The absence of an explicit prohibition on something like the Nebraska Compromise does not mean that it does not violate the letter or spirit of the Constitution. In particular, it runs afoul of the concept of the States’ equal standing that is incorporated in the Constitution at several points. Duties, imposts, and excises are to be “uniform throughout the United States,” (Art. I, § 1, cl.1), the bankruptcy laws that Congress enacts must be “uniform . . . throughout the United States,” (Art. I, § 8, cl.4), and the ports of one State cannot be given any “preference” with respect to regulation or taxation over those of other States (Art. I, § 9, cl. 6). In addition, there are limits to the conditions that Congress can put on States when they enter the Union because they do so on an “equal footing.” Then, once part of the Union, the States enjoy an “equal sovereignty” that can be taken away only in limited circumstances. Put simply, all of the States, not just 49 of them, are in this together.
We no longer think like the Founders when thinking about the ability of Congress to spend money.

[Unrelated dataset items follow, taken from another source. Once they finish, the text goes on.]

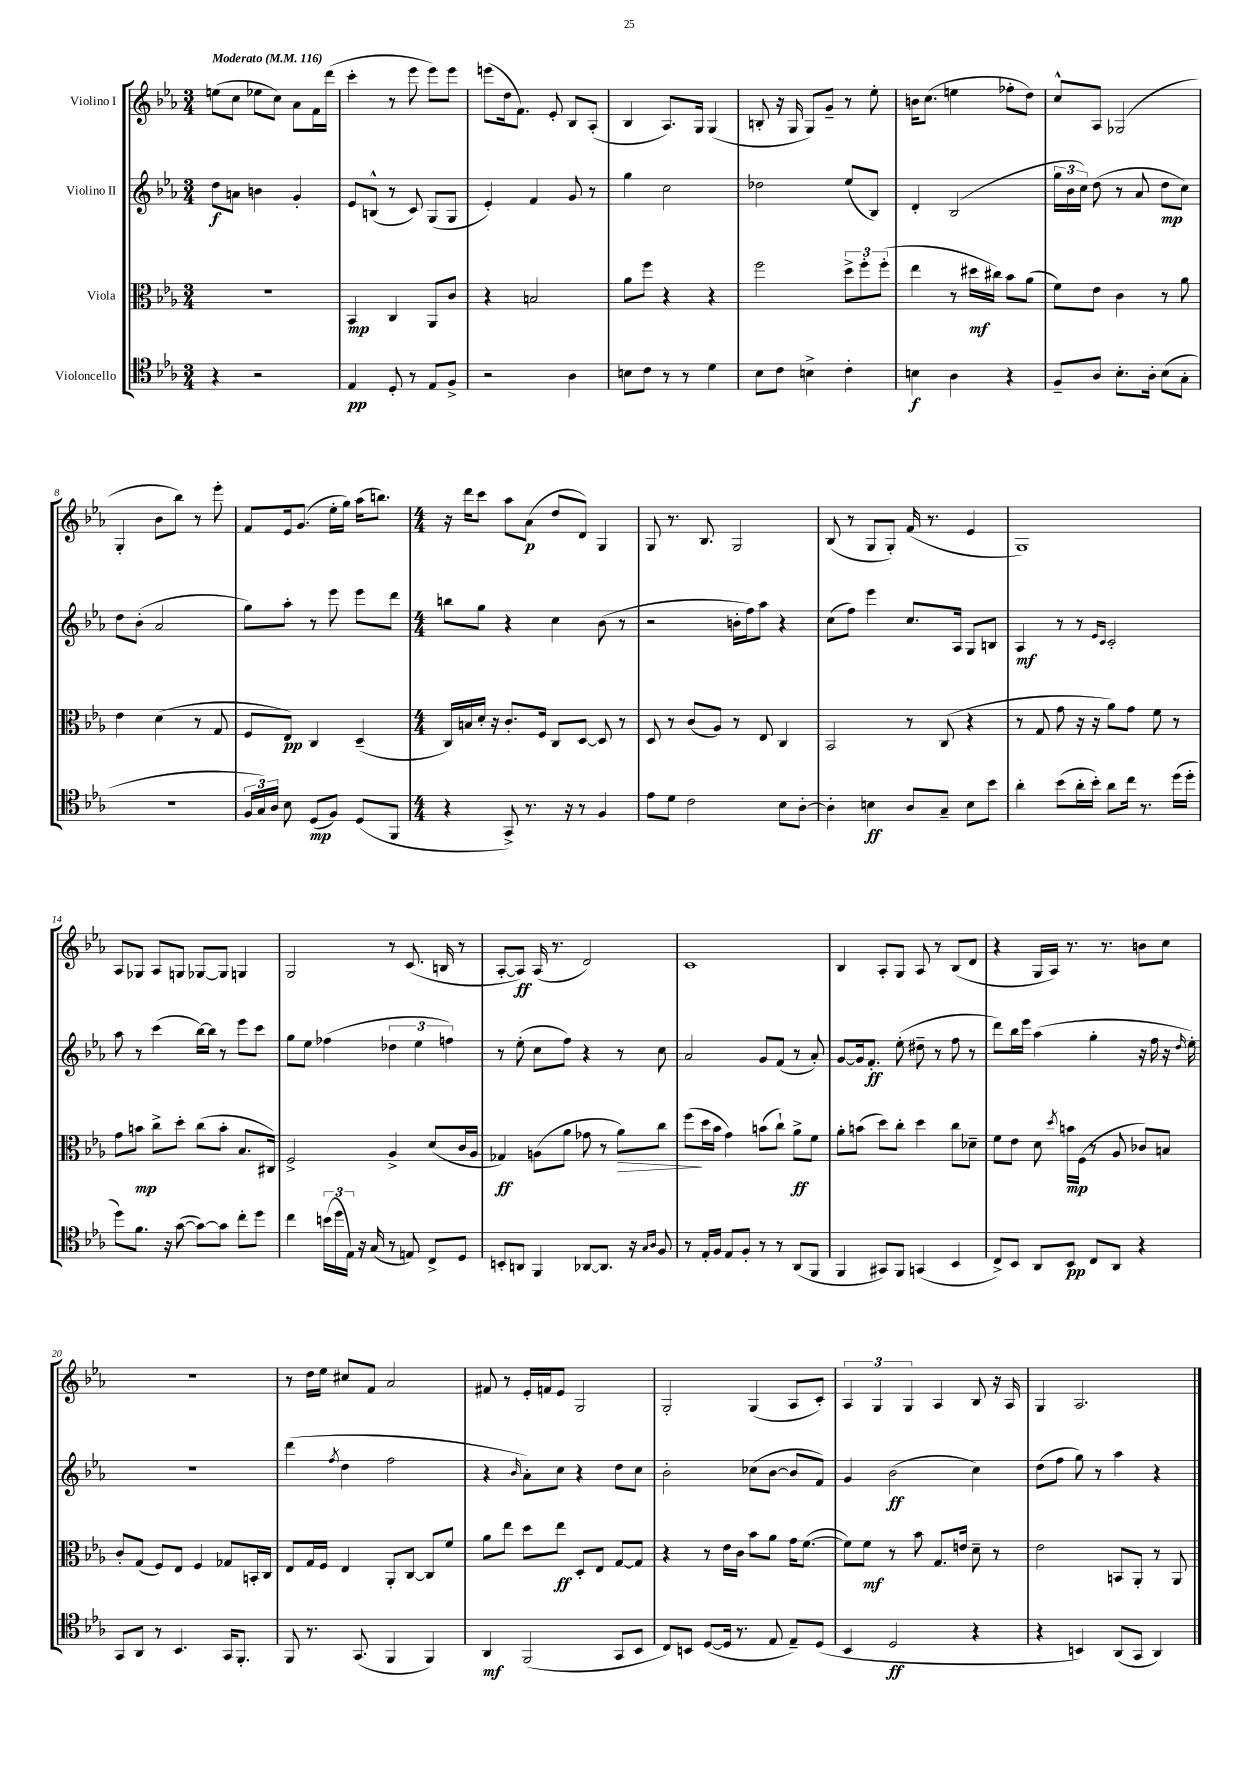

**kern	**dynam	**kern	**dynam	**kern	**dynam	**kern	**dynam
*part4	*part4	*part3	*part3	*part2	*part2	*part1	*part1
*staff4	*staff4	*staff3	*staff3	*staff2	*staff2	*staff1	*staff1
*I"Violoncello	*	*I"Viola	*	*I"Violino II	*	*I"Violino I	*
*clefC4	*	*clefC3	*	*clefG2	*	*clefG2	*
*k[b-e-a-]	*	*k[b-e-a-]	*	*k[b-e-a-]	*	*k[b-e-a-]	*
*M3/4	*	*M3/4	*	*M3/4	*	*M3/4	*
*MM116	*	*MM116	*	*MM116	*	*MM116	*
=1	=1	=1	=1	=1	=1	=1	=1
!	!	!	!	!	!	!LO:TX:a:B:t=Moderato	!
4r	.	2.r	.	8dd\L	f	(8een\L	.
.	.	.	.	8an\J	.	8cc\J	.
2r	.	.	.	4bn\	.	8ee-X\L	.
.	.	.	.	.	.	8cc\J)	.
.	.	.	.	4g'/	.	8a-\L	.
.	.	.	.	.	.	16f\L	.
.	.	.	.	.	.	(16ddd\JJ	.
=2	=2	=2	=2	=2	=2	=2	=2
4E-/	pp	4BB-/	mp	8e-/L	.	4ccc'\	.
.	.	.	.	(8Bn^^/J	.	.	.
8D'/	.	4C/	.	8r	.	8r	.
8r	.	.	.	8c/)	.	8eee-\	.
8E-/L	.	8AA-/L	.	(8G/L	.	8eee-\L)	.
8F^/J	.	8c/J	.	8G/J	.	8eee-\J	.
=3	=3	=3	=3	=3	=3	=3	=3
2r	.	4r	.	4e-'/)	.	(8eeen\L	.
.	.	.	.	.	.	16dd\k	.
.	.	.	.	.	.	8.f\J)	.
.	.	2Bn/	.	4f/	.	.	.
.	.	.	.	.	.	8e-'/	.
4A-\	.	.	.	8g/	.	8B-/L	.
.	.	.	.	8r	.	(8A-'/J	.
=4	=4	=4	=4	=4	=4	=4	=4
8Bn\L	.	8a-\L	.	4gg\	.	4B-/	.
8c\J	.	8ff\J	.	.	.	.	.
8r	.	4r	.	2cc\	.	8.A-/L)	.
8r	.	.	.	.	.	.	.
.	.	.	.	.	.	16G/Jk	.
4d\	.	4r	.	.	.	(4G/	.
=5	=5	=5	=5	=5	=5	=5	=5
8B-\L	.	2ff\	.	2dd-X\	.	8Bn'/	.
8c\J	.	.	.	.	.	16r	.
.	.	.	.	.	.	16G/	.
4Bn^\	.	.	.	.	.	8G/L)	.
.	.	.	.	.	.	8g~/J	.
4c'\	.	12dd^\L	.	(8ee-/L	.	8r	.
.	.	12ff'\	.	.	.	.	.
.	.	.	.	8B-/J)	.	8ee-'\	.
.	.	(12ff'\J	.	.	.	.	.
=6	=6	=6	=6	=6	=6	=6	=6
4Bn\	f	4ee-\	.	4d'/	.	16bn\KL	.
.	.	.	.	.	.	(8.cc\J	.
4A-\	.	8r	.	(2B-/	.	4een\	.
.	.	16dd#X\LL	mf	.	.	.	.
.	.	16cc#X\JJ)	.	.	.	.	.
4r	.	8b-\L	.	.	.	8ff-X'\L	.
.	.	(8a-\J	.	.	.	8dd\J)	.
=7	=7	=7	=7	=7	=7	=7	=7
8F~/L	.	8f\L)	.	24gg\LL	.	8cc^^/L	.
.	.	.	.	24b-\	.	.	.
.	.	.	.	24cc\JJ)	.	.	.
8A-/J	.	8e-\J	.	(8dd\	.	8A-/J	.
8.B-'\L	.	4c\	.	8r	.	(2G-X/	.
.	.	.	.	8a-/	.	.	.
16A-'\Jk	.	.	.	.	.	.	.
(8B-\L	.	8r	.	8dd\L	mp	.	.
8G'\J	.	8a-\	.	8cc\J)	.	.	.
!!LO:LB:g=z
=8	=8	=8	=8	=8	=8	=8	=8
2.r	.	4e-\	.	8dd\L	.	4G'/	.
.	.	.	.	(8b-'\J	.	.	.
.	.	(4d\	.	2a-/	.	8b-\L	.
.	.	.	.	.	.	8bb-\J)	.
.	.	8r	.	.	.	8r	.
.	.	8G/	.	.	.	8eee-'\	.
=9	=9	=9	=9	=9	=9	=9	=9
24F/LL	.	8F/L	.	8gg\L)	.	8f/L	.
24G/)	.	.	.	.	.	.	.
24A-/JJ	.	.	.	.	.	.	.
8B-\	.	8E-/J)	pp	8aa-'\J	.	16e-/k	.
.	.	.	.	.	.	(8.g/J	.
(8D/L	mp	4C/	.	8r	.	.	.
8F/J)	.	.	.	8eee-\	.	16ee-'\LL	.
.	.	.	.	.	.	16gg\JJ)	.
(8D/L	.	(4D~/	.	8eee-\L	.	(16aa-\KL	.
.	.	.	.	.	.	8.bbn\J)	.
8FF/J	.	.	.	8ddd\J	.	.	.
=10	=10	=10	=10	=10	=10	=10	=10
*M4/4	*	*M4/4	*	*M4/4	*	*M4/4	*
4r	.	16C/LL)	.	8bbn\L	.	16r	.
.	.	16Bn/	.	.	.	16ddd\KL	.
.	.	16d'/JJ	.	8gg\J	.	8ccc\J	.
.	.	16r	.	.	.	.	.
8GG^/)	.	8.c'/L	.	4r	.	8aa-\L	.
8.r	.	.	.	.	.	(8a-\J	p
.	.	16F/Jk	.	.	.	.	.
.	.	8C/L	.	4cc\	.	8dd/L	.
16r	.	.	.	.	.	.	.
8r	.	[8D/J	.	.	.	8d/J)	.
4F/	.	8D/]	.	(8b-\	.	4G/	.
.	.	8r	.	8r	.	.	.
=11	=11	=11	=11	=11	=11	=11	=11
8e-\L	.	8D/	.	2r	.	8G/	.
8d\J	.	8r	.	.	.	8.r	.
2c\	.	(8c/L	.	.	.	.	.
.	.	.	.	.	.	8.B-/	.
.	.	8A-/J)	.	.	.	.	.
.	.	8r	.	16bn'\LL	.	2G/	.
.	.	.	.	16ff\J)	.	.	.
.	.	8E-/	.	8aa-\J	.	.	.
8B-\L	.	4C/	.	4r	.	.	.
[8A-'\J	.	.	.	.	.	.	.
=12	=12	=12	=12	=12	=12	=12	=12
4A-'\]	.	2BB-/	.	(8cc\L	.	(8B-/	.
.	.	.	.	8ff\J)	.	8r	.
4Bn\	ff	.	.	4eee-\	.	8G/L	.
.	.	.	.	.	.	8G'/J)	.
8A-/L	.	8r	.	8.cc/L	.	(16f/	.
.	.	.	.	.	.	8.r	.
8G~/J	.	(8C/	.	.	.	.	.
.	.	.	.	16A-/Jk	.	.	.
8B\L	.	4r	.	8G/L	.	4e-/	.
8b-\J	.	.	.	8Bn/J	.	.	.
=13	=13	=13	=13	=13	=13	=13	=13
4a-'\	.	8r	.	4A-/	mf	1G)	.
.	.	8G/	.	.	.	.	.
(8b-\L	.	8g\	.	8r	.	.	.
16a-'\L	.	16r	.	8r	.	.	.
16b-'\JJ)	.	16r	.	.	.	.	.
.	.	.	.	16qqe-/LL	.	.	.
.	.	.	.	16qqc/JJ	.	.	.
8a-\L	.	8a-\L)	.	2c'/	.	.	.
16cc\Jk	.	8g\J	.	.	.	.	.
8.r	.	.	.	.	.	.	.
.	.	8f\	.	.	.	.	.
(16dd\LL	.	8r	.	.	.	.	.
16dd'\JJ	.	.	.	.	.	.	.
!!LO:LB:g=z
=14	=14	=14	=14	=14	=14	=14	=14
8dd\L)	.	8g\L	.	8aa-\	.	8A-/L	.
8.f\J	.	8bn\J	mp	8r	.	8G-X/J	.
.	.	8cc^\L	.	(4ccc\	.	8A-/L	.
16r	.	.	.	.	.	.	.
([8g\	.	8dd'\J	.	.	.	8Gn/J	.
8g\L_)	.	(8cc\L	.	[16bb-\LL)	.	[8G-X/L	.
.	.	.	.	16bb-\JJ]	.	.	.
8g\J]	.	8b'\J	.	8r	.	8G-/J]	.
8cc'\L	.	8.B-/L	.	8eee-\L	.	4Gn/	.
8dd\J	.	.	.	8ccc\J	.	.	.
.	.	16C#X/Jk)	.	.	.	.	.
=15	=15	=15	=15	=15	=15	=15	=15
4cc\	.	2F^/	.	8gg\L	.	2G/	.
.	.	.	.	8ee-\J	.	.	.
(24bn\LL	.	.	.	(4ff-X\	.	.	.
24dd\	.	.	.	.	.	.	.
24E-\JJ)	.	.	.	.	.	.	.
16r	.	.	.	.	.	.	.
(16G/	.	.	.	.	.	.	.
8r	.	4A-^/	.	6dd-X\	.	8r	.
8En/)	.	.	.	.	.	(8.c/	.
.	.	.	.	6ee-\	.	.	.
8C^/L	.	(8d/L	.	.	.	.	.
.	.	.	.	.	.	16Bn/	.
.	.	.	.	6ffn\)	.	.	.
8D/J	.	16c/L	.	.	.	8r	.
.	.	16A-/JJ	.	.	.	.	.
=16	=16	=16	=16	=16	=16	=16	=16
8BBn'/L	.	4G-X/)	ff	8r	.	[8A-'/L	.
8AAn/J	.	.	.	(8ee-'\	.	8A-/J])	ff
4FF/	.	(8An\L	.	8cc\L	.	(16A-/	.
.	.	.	.	.	.	8.r	.
.	.	8a-\J	.	8ff\J)	.	.	.
[8AA-X/L	.	8g-X\	.	4r	.	2d/)	.
8.AA-/J]	.	8r	.	.	.	.	.
!	!	!	!LO:HP:b	!	!	!	!
.	.	8a-\L)	>	8r	.	.	.
16r	.	.	.	.	.	.	.
16qqG/LL	.	.	.	.	.	.	.
16qqA-/JJ	.	.	.	.	.	.	.
8F/	.	8cc\J	.	8cc\	.	.	.
=17	=17	=17	=17	=17	=17	=17	=17
8r	.	(8ff\L	.	2a-/	.	1c	.
16E-'/LL	.	16dd\L	]	.	.	.	.
16F/JJ	.	16b-\JJ	.	.	.	.	.
8E-/L	.	4g\)	.	.	.	.	.
8F'/J	.	.	.	.	.	.	.
8r	.	(8bn\L	.	8g/L	.	.	.
8r	.	8cc`\J)	.	(8f/J	.	.	.
(8AA-/L	.	8a-^\L	ff	8r	.	.	.
8FF/J	.	8f\J	.	8a-'/)	.	.	.
=18	=18	=18	=18	=18	=18	=18	=18
4FF/	.	8a-'\L	.	[8g/L	.	4B-/	.
.	.	(8bn\J	.	16g/k]	.	.	.
.	.	.	.	8.f'/J	ff	.	.
8GG#X/L)	.	8dd\L)	.	.	.	8A-'/L	.
8FF/J	.	8cc'\J	.	(8ee-'\	.	8G/J	.
(4GGn/	.	4dd\	.	8dd#X~\	.	8A-/	.
.	.	.	.	8r	.	8r	.
4BB-/	.	8cc\L	.	8ff\	.	(8B-/L	.
.	.	8d-X~\J	.	8r	.	8d/J	.
=19	=19	=19	=19	=19	=19	=19	=19
8C^/L)	.	8f\L	.	8ddd\L)	.	4r	.
8BB-/J	.	8e-\J	.	16bb-\L	.	.	.
.	.	.	.	16eee-\JJ	.	.	.
8AA-/L	.	8d\	.	(4aa-\	.	16G/LL	.
.	.	.	.	.	.	16A-/JJ)	.
.	.	8qdd/	.	.	.	.	.
8BB-/J	pp	16bn\LL	mp	.	.	8.r	.
.	.	(16F\JJ	.	.	.	.	.
8C/L	.	8r	.	4gg'\	.	.	.
.	.	.	.	.	.	8.r	.
8AA-/J	.	8A-/	.	.	.	.	.
4r	.	8c-X/L)	.	16r	.	8bn\L	.
.	.	.	.	16ff\	.	.	.
.	.	8Bn/J	.	16r	.	8cc\J	.
.	.	.	.	16qqdd/	.	.	.
.	.	.	.	16ee-'\)	.	.	.
!!LO:LB:g=z
=20	=20	=20	=20	=20	=20	=20	=20
8GG/L	.	8c'/L	.	1r	.	1r	.
8AA-/J	.	(8G/J	.	.	.	.	.
8r	.	8F/L)	.	.	.	.	.
4.BB-/	.	8E-/J	.	.	.	.	.
.	.	4F/	.	.	.	.	.
16GG/KL	.	8G-X/L	.	.	.	.	.
8.FF'/J	.	.	.	.	.	.	.
.	.	16BBn'/L	.	.	.	.	.
.	.	16C/JJ	.	.	.	.	.
=21	=21	=21	=21	=21	=21	=21	=21
8FF/	.	8E-/L	.	(4ddd\	.	8r	.
8.r	.	16G/L	.	.	.	16dd\LL	.
.	.	16F/JJ	.	.	.	16ee-\JJ	.
.	.	.	.	8qff/	.	.	.
.	.	4E-/	.	4dd\	.	8cc#X/L	.
(8.GG/	.	.	.	.	.	.	.
.	.	.	.	.	.	8f/J	.
4FF/	.	8AA-'/L	.	2ff\	.	2a-/	.
.	.	[8C/J	.	.	.	.	.
4FF/)	.	8C/L]	.	.	.	.	.
.	.	8f/J	.	.	.	.	.
=22	=22	=22	=22	=22	=22	=22	=22
4AA-/	mf	8a-\L	.	4r	.	8f#X/	.
.	.	8ee-\J	.	.	.	8r	.
.	.	.	.	16qqb-/	.	.	.
(2FF/	.	8dd\L	.	8a-'\L)	.	16e-'/LL	.
.	.	.	.	.	.	16fn/J	.
.	.	8ee-\J	ff	8cc\J	.	8e-/J	.
.	.	8D'/L	.	4r	.	2G/	.
.	.	8E-/J	.	.	.	.	.
8GG/L	.	[8G/L	.	8dd\L	.	.	.
8BB-/J	.	8G/J]	.	8cc\J	.	.	.
=23	=23	=23	=23	=23	=23	=23	=23
8C/L)	.	4r	.	2b-'\	.	2G'/	.
8BBn/J	.	.	.	.	.	.	.
([8D/L	.	8r	.	.	.	.	.
16D/Jk]	.	16e-\LL	.	.	.	.	.
8.r	.	16c\JJ	.	.	.	.	.
.	.	8b-\L	.	(8cc-X\L	.	(4G/	.
8E-/	.	8a-\J	.	[8b-\J	.	.	.
8E-~/L)	.	16g\KL	.	8b-/L]	.	8A-/L	.
.	.	([8.f\J	.	.	.	.	.
(8D/J	.	.	.	8f/J)	.	8c'/J)	.
=24	=24	=24	=24	=24	=24	=24	=24
4BB-/	.	8f\L])	.	4g/	.	6A-/	.
.	.	8f\J	mf	.	.	.	.
.	.	.	.	.	.	6G/	.
2D/	ff	8r	.	(2b-\	ff	.	.
.	.	.	.	.	.	6G/	.
.	.	8b-\	.	.	.	.	.
.	.	8.G/L	.	.	.	4A-/	.
.	.	16en/Jk	.	.	.	.	.
4r	.	8d~\	.	4cc\)	.	8B-/	.
.	.	8r	.	.	.	16r	.
.	.	.	.	.	.	16A-/	.
=25	=25	=25	=25	=25	=25	=25	=25
4r	.	2e-\	.	(8dd\L	.	4G/	.
.	.	.	.	8ff\J	.	.	.
4BBn/)	.	.	.	8gg\)	.	2.A-/	.
.	.	.	.	8r	.	.	.
(8AA-/L	.	8BBn/L	.	4aa-\	.	.	.
8GG/J	.	8AA-'/J	.	.	.	.	.
4AA-/)	.	8r	.	4r	.	.	.
.	.	8AA-/	.	.	.	.	.
==	==	==	==	==	==	==	==
*-	*-	*-	*-	*-	*-	*-	*-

Moreover, the Supreme Court has chipped away at the clarity of the Uniformity and Ports Preference Clauses. Even so, there is something more than unsightly about the Nebraska Compromise, something beyond the general run of legislative logrolling and pork swapping. That something is the gnawing sense that the Attorneys General are right to question whether the Nebraska Compromise is actually unconstitutional or just violates the principles that it embodies.